The study included 4972 patients who underwent testing for pyrazinamide resistance and 5015 patients who had testing for fluroquinolone resistance. The rate of pyrazinamide resistance varied widely (3%−42%) among countries and was significantly higher in patients with rifampicin resistance and those with prior treatment for tuberculosis. Among isolates that were tested for fluroquinolone resistance, the rates of resistance varied from 1–16% for ofloxacin, 0.5–12% for levofloxacin and 0.9–15% for moxifloxacin (0.5 mcg/ml). The rate of resistance was much lower for gatifloxacin (0–2.5%) and moxifloxacin at 2 mcg/ml (0–5.1%). Patients with history of prior treatment had higher rates of resistance to fluroquinolones. Another observation was that there was very low cross-resistance between ofloxacin and the fourth generation fluroquinolones.

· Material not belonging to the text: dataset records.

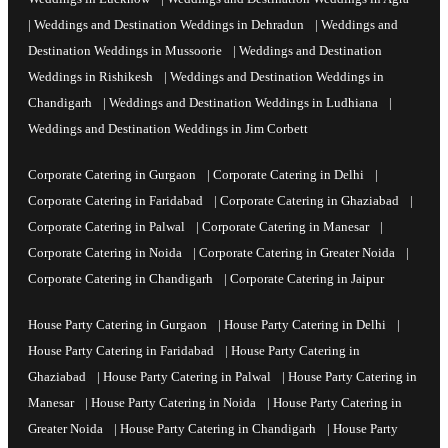
|
Weddings and Destination Weddings in Dehradun
|
Weddings and
Destination Weddings in Mussoorie
|
Weddings and Destination
Weddings in Rishikesh
|
Weddings and Destination Weddings in
Chandigarh
|
Weddings and Destination Weddings in Ludhiana
|
Weddings and Destination Weddings in Jim Corbett
Corporate Catering in Gurgaon
|
Corporate Catering in Delhi
|
Corporate Catering in Faridabad
|
Corporate Catering in Ghaziabad
|
Corporate Catering in Palwal
|
Corporate Catering in Manesar
|
Corporate Catering in Noida
|
Corporate Catering in Greater Noida
|
Corporate Catering in Chandigarh
|
Corporate Catering in Jaipur
House Party Catering in Gurgaon
|
House Party Catering in Delhi
|
House Party Catering in Faridabad
|
House Party Catering in
Ghaziabad
|
House Party Catering in Palwal
|
House Party Catering in
Manesar
|
House Party Catering in Noida
|
House Party Catering in
Greater Noida
|
House Party Catering in Chandigarh
|
House Party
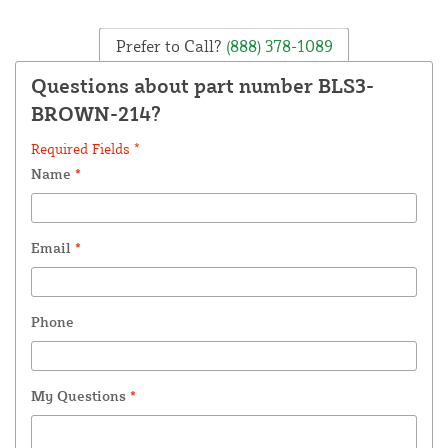
Prefer to Call?
(888) 378-1089
Questions about part number BLS3-
BROWN-214?
Required Fields *
Name
*
Email
*
Phone
My Questions
*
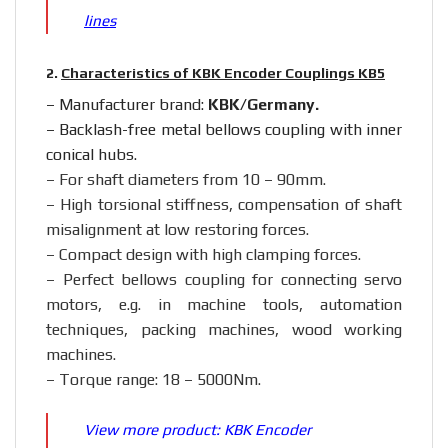
lines
2.
Characteristics of KBK Encoder Couplings KB5
– Manufacturer brand:
KBK/Germany.
– Backlash-free metal bellows coupling with inner
conical hubs.
– For shaft diameters from 10 – 90mm.
– High torsional stiffness, compensation of shaft
misalignment at low restoring forces.
–
Compact design with high clamping forces.
– Perfect bellows coupling for connecting servo
motors, e.g. in machine tools, automation
techniques, packing machines, wood working
machines.
– Torque range: 18 – 5000Nm.
View more product:
KBK Encoder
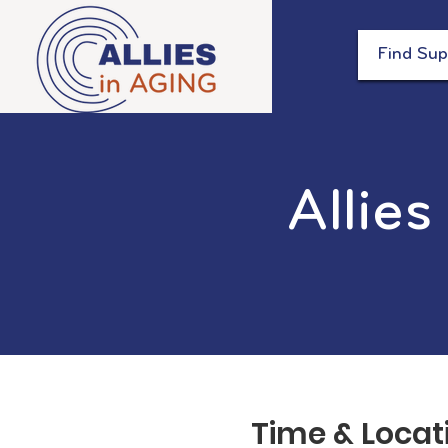
Find Sup
Allies
Time & Locat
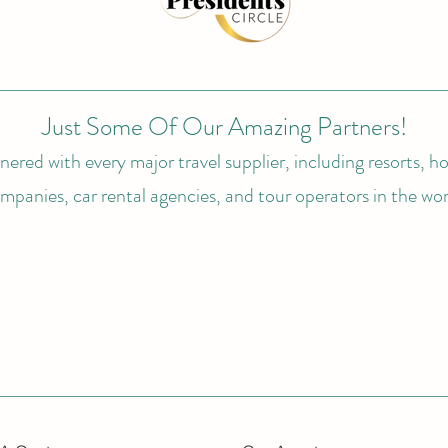
Just Some Of Our Amazing Partners!
ered with every major travel supplier, including resorts, hot
mpanies, car rental agencies, and tour operators in the wor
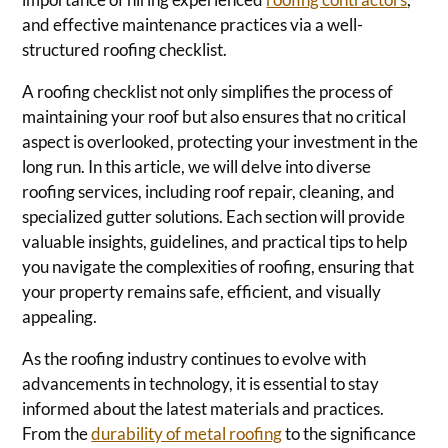
and effective maintenance practices via a well-
structured roofing checklist.
A roofing checklist not only simplifies the process of
maintaining your roof but also ensures that no critical
aspect is overlooked, protecting your investment in the
long run. In this article, we will delve into diverse
roofing services, including roof repair, cleaning, and
specialized gutter solutions. Each section will provide
valuable insights, guidelines, and practical tips to help
you navigate the complexities of roofing, ensuring that
your property remains safe, efficient, and visually
appealing.
As the roofing industry continues to evolve with
advancements in technology, it is essential to stay
informed about the latest materials and practices.
From the
durability of metal roofing
to the significance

The study raises the need for rapid molecular tests to identify pyrazinamide resistance to help in the clinical management of patients with rifampicin-resistant tuberculosis. Even though the level of pyrazinamide resistance was lower in Pakistan, the country had very high prevalence of resistance to fluroquinolones, likely resulting from extensive, sometimes unwarranted use of this class of drugs for several infectious syndromes. This finding calls for attention of global public health officials to promote judicious use of antibiotics in humans and regulation of antibiotic use in livestock industry. The low prevalence of resistance to fourth generation fluroquinolones likely represents limited use of these drugs so far in these countries, and will likely increase without responsible use of these antimicrobial drugs. The absence of cross-resistance to fourth generation fluroquinolones supports their utility in the treatment of multi-drug resistant tuberculosis. As authors note, the study is limited by its retrospective design, inability to regrow a significant number of original survey isolates and potential variability in laboratory testing.
This study provides valuable information about prevalence of resistance to pyrazinamide and fluroquinolones among M. tuberculosis isolates in countries with high burden of tuberculosis. This will be helpful for global public health officials to identify best strategy for implementation of new shorter regimens that include these drugs. Widespread availability of molecular techniques to identify resistant to all available anti-tuberculosis drugs will be important in the global fight to treat and prevent the emergence of multi-drug resistant tuberculosis.
With ever increasing and unprecedented trends in global trade and human migration, it is evident that infectious agents and their resistant genes can spread rapidly with relative ease. Antimicrobial resistance and multi-drug resistant tuberculosis are global health problems and are not restricted by borders, requiring a coordinated global effort in the control and prevention.